SENEGAL-FRANCE-CINEMA
Dakar, 29 juil (APS) –
jeudi 29 juillet 2010, par Abdou Kogne Sall
Le film, dont l’avant-première a été présentée jeudi au centre culturel Blaise Senghor de Dakar, est un témoignage sur la vie de Marc Guèye, un tirailleur sénégalais qui a participé à la guerre d’Indochine, entre 1953 et 1955.
L’homme, âgé aujourd’hui de 77 ans, fait part dans le documentaire de son enthousiasme à l’idée d’être enrôlé dans l’armée coloniale française. ‘’A l’époque, en tant que pensionnaire de l’école des Enfants de troupe Charles Tchororé, raconte-t-il, je m’intéressais beaucoup à la l’armée et à la guerre’’.

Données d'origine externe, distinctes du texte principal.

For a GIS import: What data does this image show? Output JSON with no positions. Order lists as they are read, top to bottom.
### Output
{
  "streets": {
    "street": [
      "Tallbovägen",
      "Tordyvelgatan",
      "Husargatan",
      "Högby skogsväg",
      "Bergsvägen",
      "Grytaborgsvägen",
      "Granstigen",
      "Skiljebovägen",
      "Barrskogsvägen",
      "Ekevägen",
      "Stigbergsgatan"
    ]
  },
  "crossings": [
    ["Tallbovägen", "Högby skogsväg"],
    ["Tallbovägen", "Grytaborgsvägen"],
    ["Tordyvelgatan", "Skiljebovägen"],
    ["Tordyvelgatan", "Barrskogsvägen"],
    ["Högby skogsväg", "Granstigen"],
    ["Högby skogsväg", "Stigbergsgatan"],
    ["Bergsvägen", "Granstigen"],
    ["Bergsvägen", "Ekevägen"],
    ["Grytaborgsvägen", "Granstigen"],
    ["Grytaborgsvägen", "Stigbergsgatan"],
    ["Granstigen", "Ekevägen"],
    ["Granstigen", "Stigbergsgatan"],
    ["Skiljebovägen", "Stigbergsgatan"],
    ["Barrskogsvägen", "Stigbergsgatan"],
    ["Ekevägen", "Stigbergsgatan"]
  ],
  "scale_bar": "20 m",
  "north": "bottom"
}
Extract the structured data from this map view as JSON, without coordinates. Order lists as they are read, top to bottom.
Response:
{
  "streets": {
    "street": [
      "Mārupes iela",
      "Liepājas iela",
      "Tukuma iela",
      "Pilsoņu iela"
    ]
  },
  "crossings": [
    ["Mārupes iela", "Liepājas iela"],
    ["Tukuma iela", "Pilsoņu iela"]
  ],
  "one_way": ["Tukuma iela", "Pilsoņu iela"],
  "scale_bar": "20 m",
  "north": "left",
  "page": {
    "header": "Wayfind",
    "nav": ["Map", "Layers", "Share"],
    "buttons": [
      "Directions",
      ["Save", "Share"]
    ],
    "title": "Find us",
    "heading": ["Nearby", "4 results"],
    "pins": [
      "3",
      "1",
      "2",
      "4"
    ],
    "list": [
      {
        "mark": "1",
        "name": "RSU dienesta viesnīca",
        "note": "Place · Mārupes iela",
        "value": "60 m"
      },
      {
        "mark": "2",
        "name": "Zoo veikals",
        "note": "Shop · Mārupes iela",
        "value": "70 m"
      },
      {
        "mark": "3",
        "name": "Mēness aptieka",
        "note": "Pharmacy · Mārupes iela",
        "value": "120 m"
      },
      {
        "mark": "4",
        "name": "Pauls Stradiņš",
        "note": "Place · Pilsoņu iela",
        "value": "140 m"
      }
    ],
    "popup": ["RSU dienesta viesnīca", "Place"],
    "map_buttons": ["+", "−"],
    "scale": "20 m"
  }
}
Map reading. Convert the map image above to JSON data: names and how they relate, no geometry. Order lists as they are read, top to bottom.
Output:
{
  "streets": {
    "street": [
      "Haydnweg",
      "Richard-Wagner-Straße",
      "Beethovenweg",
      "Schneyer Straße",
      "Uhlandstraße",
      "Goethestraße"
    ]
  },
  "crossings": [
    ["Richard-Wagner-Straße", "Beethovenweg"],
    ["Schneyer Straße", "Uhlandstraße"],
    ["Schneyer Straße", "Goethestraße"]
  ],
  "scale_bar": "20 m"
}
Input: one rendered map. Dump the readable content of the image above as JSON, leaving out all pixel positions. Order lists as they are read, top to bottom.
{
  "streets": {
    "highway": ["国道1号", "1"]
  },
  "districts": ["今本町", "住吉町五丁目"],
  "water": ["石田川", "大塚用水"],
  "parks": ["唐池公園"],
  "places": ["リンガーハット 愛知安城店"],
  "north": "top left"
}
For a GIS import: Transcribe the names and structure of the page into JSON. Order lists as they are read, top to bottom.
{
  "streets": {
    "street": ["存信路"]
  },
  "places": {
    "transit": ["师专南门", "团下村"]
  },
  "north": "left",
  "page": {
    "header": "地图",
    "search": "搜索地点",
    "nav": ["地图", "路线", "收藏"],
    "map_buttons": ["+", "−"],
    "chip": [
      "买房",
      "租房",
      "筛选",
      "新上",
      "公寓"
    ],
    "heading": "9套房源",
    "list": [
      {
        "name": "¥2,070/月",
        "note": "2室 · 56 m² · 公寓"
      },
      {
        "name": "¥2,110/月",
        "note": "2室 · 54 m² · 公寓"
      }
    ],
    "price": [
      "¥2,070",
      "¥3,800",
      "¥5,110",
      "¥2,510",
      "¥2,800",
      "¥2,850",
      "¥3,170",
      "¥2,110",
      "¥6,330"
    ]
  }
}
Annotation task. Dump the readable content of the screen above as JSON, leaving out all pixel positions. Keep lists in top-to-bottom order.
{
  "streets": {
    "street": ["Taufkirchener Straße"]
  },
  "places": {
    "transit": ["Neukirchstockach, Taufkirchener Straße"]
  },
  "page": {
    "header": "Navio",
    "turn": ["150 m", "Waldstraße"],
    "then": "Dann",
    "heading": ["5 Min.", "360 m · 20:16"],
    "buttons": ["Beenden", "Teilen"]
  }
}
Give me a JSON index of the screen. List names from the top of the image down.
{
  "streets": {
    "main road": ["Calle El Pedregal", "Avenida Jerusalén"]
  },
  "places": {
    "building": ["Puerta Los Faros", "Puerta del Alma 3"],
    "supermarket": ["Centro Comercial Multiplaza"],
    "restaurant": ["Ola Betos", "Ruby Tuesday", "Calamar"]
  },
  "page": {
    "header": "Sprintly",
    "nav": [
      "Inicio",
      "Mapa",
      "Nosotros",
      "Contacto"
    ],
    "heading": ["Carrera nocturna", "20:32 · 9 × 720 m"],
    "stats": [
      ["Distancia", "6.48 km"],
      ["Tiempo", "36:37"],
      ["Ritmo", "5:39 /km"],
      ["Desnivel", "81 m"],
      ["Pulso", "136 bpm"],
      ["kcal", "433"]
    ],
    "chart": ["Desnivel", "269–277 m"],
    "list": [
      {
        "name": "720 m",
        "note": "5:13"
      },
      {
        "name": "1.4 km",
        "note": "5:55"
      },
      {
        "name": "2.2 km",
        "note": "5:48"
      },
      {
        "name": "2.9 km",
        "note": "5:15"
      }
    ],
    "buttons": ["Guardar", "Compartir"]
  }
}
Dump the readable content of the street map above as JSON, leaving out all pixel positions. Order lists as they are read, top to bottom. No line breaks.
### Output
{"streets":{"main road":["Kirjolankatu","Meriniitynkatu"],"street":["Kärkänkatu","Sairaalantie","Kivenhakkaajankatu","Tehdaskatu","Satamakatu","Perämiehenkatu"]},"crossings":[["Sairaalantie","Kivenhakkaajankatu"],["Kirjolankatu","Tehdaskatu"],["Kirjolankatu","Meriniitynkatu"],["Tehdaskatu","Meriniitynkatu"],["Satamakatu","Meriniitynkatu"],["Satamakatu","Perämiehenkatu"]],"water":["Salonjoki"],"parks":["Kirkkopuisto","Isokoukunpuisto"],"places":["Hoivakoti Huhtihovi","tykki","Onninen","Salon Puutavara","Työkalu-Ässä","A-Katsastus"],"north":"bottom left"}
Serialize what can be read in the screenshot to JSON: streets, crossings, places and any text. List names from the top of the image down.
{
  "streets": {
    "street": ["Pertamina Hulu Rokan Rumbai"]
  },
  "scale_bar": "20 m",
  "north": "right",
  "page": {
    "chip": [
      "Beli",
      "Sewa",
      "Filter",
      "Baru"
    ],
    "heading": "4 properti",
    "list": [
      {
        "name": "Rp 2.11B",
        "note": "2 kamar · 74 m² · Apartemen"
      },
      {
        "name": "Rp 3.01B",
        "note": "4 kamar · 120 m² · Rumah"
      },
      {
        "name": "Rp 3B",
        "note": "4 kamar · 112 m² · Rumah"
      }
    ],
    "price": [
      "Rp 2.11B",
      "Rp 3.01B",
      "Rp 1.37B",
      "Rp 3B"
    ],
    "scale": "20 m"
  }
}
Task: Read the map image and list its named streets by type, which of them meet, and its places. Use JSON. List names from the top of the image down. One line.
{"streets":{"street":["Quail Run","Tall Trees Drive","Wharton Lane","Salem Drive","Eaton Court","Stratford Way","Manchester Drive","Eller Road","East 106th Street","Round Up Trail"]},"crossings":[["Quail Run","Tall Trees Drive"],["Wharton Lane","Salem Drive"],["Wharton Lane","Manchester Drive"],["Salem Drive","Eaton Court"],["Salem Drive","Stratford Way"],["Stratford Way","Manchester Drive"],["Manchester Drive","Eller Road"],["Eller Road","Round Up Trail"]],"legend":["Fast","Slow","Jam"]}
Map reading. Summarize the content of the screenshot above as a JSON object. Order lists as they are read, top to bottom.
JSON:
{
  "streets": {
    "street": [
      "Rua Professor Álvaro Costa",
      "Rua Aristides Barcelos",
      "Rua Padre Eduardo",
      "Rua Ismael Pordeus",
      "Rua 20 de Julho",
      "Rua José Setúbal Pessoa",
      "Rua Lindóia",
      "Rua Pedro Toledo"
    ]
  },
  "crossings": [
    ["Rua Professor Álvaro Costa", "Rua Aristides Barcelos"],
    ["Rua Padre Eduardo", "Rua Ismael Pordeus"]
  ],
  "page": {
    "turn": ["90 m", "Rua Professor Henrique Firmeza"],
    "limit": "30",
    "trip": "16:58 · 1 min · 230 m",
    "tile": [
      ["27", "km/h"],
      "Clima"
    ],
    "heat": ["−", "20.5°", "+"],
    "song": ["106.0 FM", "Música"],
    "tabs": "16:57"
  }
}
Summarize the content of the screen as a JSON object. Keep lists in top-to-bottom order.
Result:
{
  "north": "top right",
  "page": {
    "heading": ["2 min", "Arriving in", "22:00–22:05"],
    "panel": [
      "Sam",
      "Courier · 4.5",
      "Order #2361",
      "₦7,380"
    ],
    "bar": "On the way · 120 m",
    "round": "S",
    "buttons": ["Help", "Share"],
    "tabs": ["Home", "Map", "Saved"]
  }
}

Le sergent Marc revient notamment sur les péripéties de son entrée dans l’armée française, les faits de guerre en Indochine et surtout les difficultés qu’il a rencontrées pour faire éditer son livre consacré à cette guerre de colonisation.
En effet, Guèye a dû attendre 37 ans, avant de voir ce livre publié récemment sous le titre ‘’Un Tirailleurs sénégalais dans la guerre d’Indochine’’ par les Presses universitaires de Dakar (PUD).
‘’La réalisation de ce volume a été une véritable traversée du désert eu égard à 37 ans d’attente’’, a souligné l’auteur du livre présenté comme une œuvre ‘’écrite en toute clandestinité sur des paquets de cigarette vides, sur son vécu, les affres du conflit’’, rapporte le document de présentation du documentaire.
Le vétéran, qui se définit comme un ‘’écrivain tirailleurs’’, est peint dans le film comme un homme d’une ‘’âme rayonnante de générosité, de sagesse et fondamentalement opposée à la guerre’’.
En dépit sa fierté d’avoir participé avec courage à cette guerre coloniale, le sergent Guèye donne, dans le documentaire, l’image d’un homme profondément meurtri par ce qu’il a vécu et notamment pour s’être affronté avec des combattants d’Indochine.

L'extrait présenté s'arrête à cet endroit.